*** Working data ***

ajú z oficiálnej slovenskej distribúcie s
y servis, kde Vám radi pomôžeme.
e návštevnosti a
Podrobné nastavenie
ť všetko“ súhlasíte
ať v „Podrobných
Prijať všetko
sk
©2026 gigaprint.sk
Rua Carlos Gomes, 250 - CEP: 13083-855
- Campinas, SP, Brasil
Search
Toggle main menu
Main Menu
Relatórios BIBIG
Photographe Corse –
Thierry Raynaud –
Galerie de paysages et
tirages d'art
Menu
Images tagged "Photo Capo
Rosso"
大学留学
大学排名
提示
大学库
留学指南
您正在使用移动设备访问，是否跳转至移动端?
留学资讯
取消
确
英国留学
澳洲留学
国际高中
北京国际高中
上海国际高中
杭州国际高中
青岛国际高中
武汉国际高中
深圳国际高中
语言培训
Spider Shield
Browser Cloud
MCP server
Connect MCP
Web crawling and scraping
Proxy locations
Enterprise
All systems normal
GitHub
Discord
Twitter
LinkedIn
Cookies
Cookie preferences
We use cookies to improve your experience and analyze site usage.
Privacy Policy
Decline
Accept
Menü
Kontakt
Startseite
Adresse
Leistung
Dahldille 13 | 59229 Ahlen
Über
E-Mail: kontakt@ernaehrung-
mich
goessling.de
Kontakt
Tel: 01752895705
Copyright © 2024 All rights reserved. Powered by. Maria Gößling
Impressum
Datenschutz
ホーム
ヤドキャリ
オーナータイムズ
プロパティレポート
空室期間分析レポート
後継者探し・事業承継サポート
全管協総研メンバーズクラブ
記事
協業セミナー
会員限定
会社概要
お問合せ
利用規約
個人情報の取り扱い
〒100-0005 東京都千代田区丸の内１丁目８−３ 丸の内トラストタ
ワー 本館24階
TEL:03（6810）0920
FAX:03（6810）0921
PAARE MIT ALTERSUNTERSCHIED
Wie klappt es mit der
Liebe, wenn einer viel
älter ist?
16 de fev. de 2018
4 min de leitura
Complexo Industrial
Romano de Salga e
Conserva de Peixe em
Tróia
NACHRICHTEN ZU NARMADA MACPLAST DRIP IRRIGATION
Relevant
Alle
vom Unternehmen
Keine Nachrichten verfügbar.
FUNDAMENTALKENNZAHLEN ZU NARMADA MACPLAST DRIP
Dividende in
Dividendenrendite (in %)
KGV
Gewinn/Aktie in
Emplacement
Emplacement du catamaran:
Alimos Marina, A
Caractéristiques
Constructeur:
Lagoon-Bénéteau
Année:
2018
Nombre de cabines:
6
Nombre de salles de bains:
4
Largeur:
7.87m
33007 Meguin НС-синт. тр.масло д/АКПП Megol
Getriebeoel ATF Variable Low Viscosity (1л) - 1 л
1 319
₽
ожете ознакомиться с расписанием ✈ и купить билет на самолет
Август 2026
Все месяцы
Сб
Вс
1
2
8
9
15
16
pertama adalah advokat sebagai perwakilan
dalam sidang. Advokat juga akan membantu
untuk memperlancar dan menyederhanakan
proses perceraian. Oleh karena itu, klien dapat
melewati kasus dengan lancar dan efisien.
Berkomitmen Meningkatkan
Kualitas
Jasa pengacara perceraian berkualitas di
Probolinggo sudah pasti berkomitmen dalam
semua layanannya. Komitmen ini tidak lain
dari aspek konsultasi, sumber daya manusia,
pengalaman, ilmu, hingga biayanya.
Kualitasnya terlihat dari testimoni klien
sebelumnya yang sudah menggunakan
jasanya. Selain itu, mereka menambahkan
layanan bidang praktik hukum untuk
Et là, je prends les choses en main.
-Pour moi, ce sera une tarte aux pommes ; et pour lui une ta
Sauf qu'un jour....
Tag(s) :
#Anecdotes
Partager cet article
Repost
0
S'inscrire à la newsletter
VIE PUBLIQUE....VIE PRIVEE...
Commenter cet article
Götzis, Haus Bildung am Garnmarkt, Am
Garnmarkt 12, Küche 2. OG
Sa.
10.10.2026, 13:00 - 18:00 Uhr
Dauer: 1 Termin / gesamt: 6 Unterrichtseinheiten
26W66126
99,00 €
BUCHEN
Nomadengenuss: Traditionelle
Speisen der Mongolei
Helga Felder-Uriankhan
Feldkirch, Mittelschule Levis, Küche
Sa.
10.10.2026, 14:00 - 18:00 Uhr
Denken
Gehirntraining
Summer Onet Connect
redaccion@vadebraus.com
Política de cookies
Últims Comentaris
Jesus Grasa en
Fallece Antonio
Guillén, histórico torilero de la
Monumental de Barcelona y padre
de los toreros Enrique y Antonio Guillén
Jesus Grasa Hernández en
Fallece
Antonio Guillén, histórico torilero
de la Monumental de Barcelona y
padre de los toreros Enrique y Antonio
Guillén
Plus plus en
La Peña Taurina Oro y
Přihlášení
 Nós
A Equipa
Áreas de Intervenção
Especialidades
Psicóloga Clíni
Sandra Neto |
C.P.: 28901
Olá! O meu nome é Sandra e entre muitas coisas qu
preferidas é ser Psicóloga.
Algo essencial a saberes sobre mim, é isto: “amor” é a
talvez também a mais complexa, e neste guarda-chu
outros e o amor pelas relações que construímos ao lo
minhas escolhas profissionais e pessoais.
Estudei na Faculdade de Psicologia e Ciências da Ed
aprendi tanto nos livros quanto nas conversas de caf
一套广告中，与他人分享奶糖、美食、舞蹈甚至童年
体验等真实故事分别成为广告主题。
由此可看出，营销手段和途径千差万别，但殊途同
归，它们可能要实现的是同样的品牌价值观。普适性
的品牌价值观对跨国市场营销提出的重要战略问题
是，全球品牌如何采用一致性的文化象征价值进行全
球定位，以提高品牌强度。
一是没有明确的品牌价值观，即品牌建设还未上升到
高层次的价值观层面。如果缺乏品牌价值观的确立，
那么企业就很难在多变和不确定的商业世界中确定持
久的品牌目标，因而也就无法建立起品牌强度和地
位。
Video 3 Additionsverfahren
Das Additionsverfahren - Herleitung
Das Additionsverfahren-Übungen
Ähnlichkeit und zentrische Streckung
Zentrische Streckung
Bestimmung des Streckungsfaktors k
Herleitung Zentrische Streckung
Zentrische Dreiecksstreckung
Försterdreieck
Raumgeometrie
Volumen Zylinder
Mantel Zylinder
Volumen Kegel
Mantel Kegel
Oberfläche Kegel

*** End of Working data ***

### Job
Print out the whole of the material above exactly.

### Exercise answer
ajú z oficiálnej slovenskej distribúcie s
y servis, kde Vám radi pomôžeme.
e návštevnosti a
Podrobné nastavenie
ť všetko“ súhlasíte
ať v „Podrobných
Prijať všetko
sk
©2026 gigaprint.sk
Rua Carlos Gomes, 250 - CEP: 13083-855
- Campinas, SP, Brasil
Search
Toggle main menu
Main Menu
Relatórios BIBIG
Photographe Corse –
Thierry Raynaud –
Galerie de paysages et
tirages d'art
Menu
Images tagged "Photo Capo
Rosso"
大学留学
大学排名
提示
大学库
留学指南
您正在使用移动设备访问，是否跳转至移动端?
留学资讯
取消
确
英国留学
澳洲留学
国际高中
北京国际高中
上海国际高中
杭州国际高中
青岛国际高中
武汉国际高中
深圳国际高中
语言培训
Spider Shield
Browser Cloud
MCP server
Connect MCP
Web crawling and scraping
Proxy locations
Enterprise
All systems normal
GitHub
Discord
Twitter
LinkedIn
Cookies
Cookie preferences
We use cookies to improve your experience and analyze site usage.
Privacy Policy
Decline
Accept
Menü
Kontakt
Startseite
Adresse
Leistung
Dahldille 13 | 59229 Ahlen
Über
E-Mail: kontakt@ernaehrung-
mich
goessling.de
Kontakt
Tel: 01752895705
Copyright © 2024 All rights reserved. Powered by. Maria Gößling
Impressum
Datenschutz
ホーム
ヤドキャリ
オーナータイムズ
プロパティレポート
空室期間分析レポート
後継者探し・事業承継サポート
全管協総研メンバーズクラブ
記事
協業セミナー
会員限定
会社概要
お問合せ
利用規約
個人情報の取り扱い
〒100-0005 東京都千代田区丸の内１丁目８−３ 丸の内トラストタ
ワー 本館24階
TEL:03（6810）0920
FAX:03（6810）0921
PAARE MIT ALTERSUNTERSCHIED
Wie klappt es mit der
Liebe, wenn einer viel
älter ist?
16 de fev. de 2018
4 min de leitura
Complexo Industrial
Romano de Salga e
Conserva de Peixe em
Tróia
NACHRICHTEN ZU NARMADA MACPLAST DRIP IRRIGATION
Relevant
Alle
vom Unternehmen
Keine Nachrichten verfügbar.
FUNDAMENTALKENNZAHLEN ZU NARMADA MACPLAST DRIP
Dividende in
Dividendenrendite (in %)
KGV
Gewinn/Aktie in
Emplacement
Emplacement du catamaran:
Alimos Marina, A
Caractéristiques
Constructeur:
Lagoon-Bénéteau
Année:
2018
Nombre de cabines:
6
Nombre de salles de bains:
4
Largeur:
7.87m
33007 Meguin НС-синт. тр.масло д/АКПП Megol
Getriebeoel ATF Variable Low Viscosity (1л) - 1 л
1 319
₽
ожете ознакомиться с расписанием ✈ и купить билет на самолет
Август 2026
Все месяцы
Сб
Вс
1
2
8
9
15
16
pertama adalah advokat sebagai perwakilan
dalam sidang. Advokat juga akan membantu
untuk memperlancar dan menyederhanakan
proses perceraian. Oleh karena itu, klien dapat
melewati kasus dengan lancar dan efisien.
Berkomitmen Meningkatkan
Kualitas
Jasa pengacara perceraian berkualitas di
Probolinggo sudah pasti berkomitmen dalam
semua layanannya. Komitmen ini tidak lain
dari aspek konsultasi, sumber daya manusia,
pengalaman, ilmu, hingga biayanya.
Kualitasnya terlihat dari testimoni klien
sebelumnya yang sudah menggunakan
jasanya. Selain itu, mereka menambahkan
layanan bidang praktik hukum untuk
Et là, je prends les choses en main.
-Pour moi, ce sera une tarte aux pommes ; et pour lui une ta
Sauf qu'un jour....
Tag(s) :
#Anecdotes
Partager cet article
Repost
0
S'inscrire à la newsletter
VIE PUBLIQUE....VIE PRIVEE...
Commenter cet article
Götzis, Haus Bildung am Garnmarkt, Am
Garnmarkt 12, Küche 2. OG
Sa.
10.10.2026, 13:00 - 18:00 Uhr
Dauer: 1 Termin / gesamt: 6 Unterrichtseinheiten
26W66126
99,00 €
BUCHEN
Nomadengenuss: Traditionelle
Speisen der Mongolei
Helga Felder-Uriankhan
Feldkirch, Mittelschule Levis, Küche
Sa.
10.10.2026, 14:00 - 18:00 Uhr
Denken
Gehirntraining
Summer Onet Connect
redaccion@vadebraus.com
Política de cookies
Últims Comentaris
Jesus Grasa en
Fallece Antonio
Guillén, histórico torilero de la
Monumental de Barcelona y padre
de los toreros Enrique y Antonio Guillén
Jesus Grasa Hernández en
Fallece
Antonio Guillén, histórico torilero
de la Monumental de Barcelona y
padre de los toreros Enrique y Antonio
Guillén
Plus plus en
La Peña Taurina Oro y
Přihlášení
 Nós
A Equipa
Áreas de Intervenção
Especialidades
Psicóloga Clíni
Sandra Neto |
C.P.: 28901
Olá! O meu nome é Sandra e entre muitas coisas qu
preferidas é ser Psicóloga.
Algo essencial a saberes sobre mim, é isto: “amor” é a
talvez também a mais complexa, e neste guarda-chu
outros e o amor pelas relações que construímos ao lo
minhas escolhas profissionais e pessoais.
Estudei na Faculdade de Psicologia e Ciências da Ed
aprendi tanto nos livros quanto nas conversas de caf
一套广告中，与他人分享奶糖、美食、舞蹈甚至童年
体验等真实故事分别成为广告主题。
由此可看出，营销手段和途径千差万别，但殊途同
归，它们可能要实现的是同样的品牌价值观。普适性
的品牌价值观对跨国市场营销提出的重要战略问题
是，全球品牌如何采用一致性的文化象征价值进行全
球定位，以提高品牌强度。
一是没有明确的品牌价值观，即品牌建设还未上升到
高层次的价值观层面。如果缺乏品牌价值观的确立，
那么企业就很难在多变和不确定的商业世界中确定持
久的品牌目标，因而也就无法建立起品牌强度和地
位。
Video 3 Additionsverfahren
Das Additionsverfahren - Herleitung
Das Additionsverfahren-Übungen
Ähnlichkeit und zentrische Streckung
Zentrische Streckung
Bestimmung des Streckungsfaktors k
Herleitung Zentrische Streckung
Zentrische Dreiecksstreckung
Försterdreieck
Raumgeometrie
Volumen Zylinder
Mantel Zylinder
Volumen Kegel
Mantel Kegel
Oberfläche Kegel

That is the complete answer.